#### Work task:
The answer must consist solely of the line that contains "político y discursivo, pero" and all subsequent lines of the data, each reproduced exactly.
+ + + + + + +
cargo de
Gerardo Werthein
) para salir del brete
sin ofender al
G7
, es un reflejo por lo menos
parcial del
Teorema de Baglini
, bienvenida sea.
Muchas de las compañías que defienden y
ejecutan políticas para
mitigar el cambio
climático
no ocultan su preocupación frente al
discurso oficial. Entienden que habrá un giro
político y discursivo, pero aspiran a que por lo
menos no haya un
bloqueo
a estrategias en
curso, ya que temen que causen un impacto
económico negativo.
+ + + + + + +
#### Response for this exercise:
político y discursivo, pero aspiran a que por lo
menos no haya un
bloqueo
a estrategias en
curso, ya que temen que causen un impacto
económico negativo.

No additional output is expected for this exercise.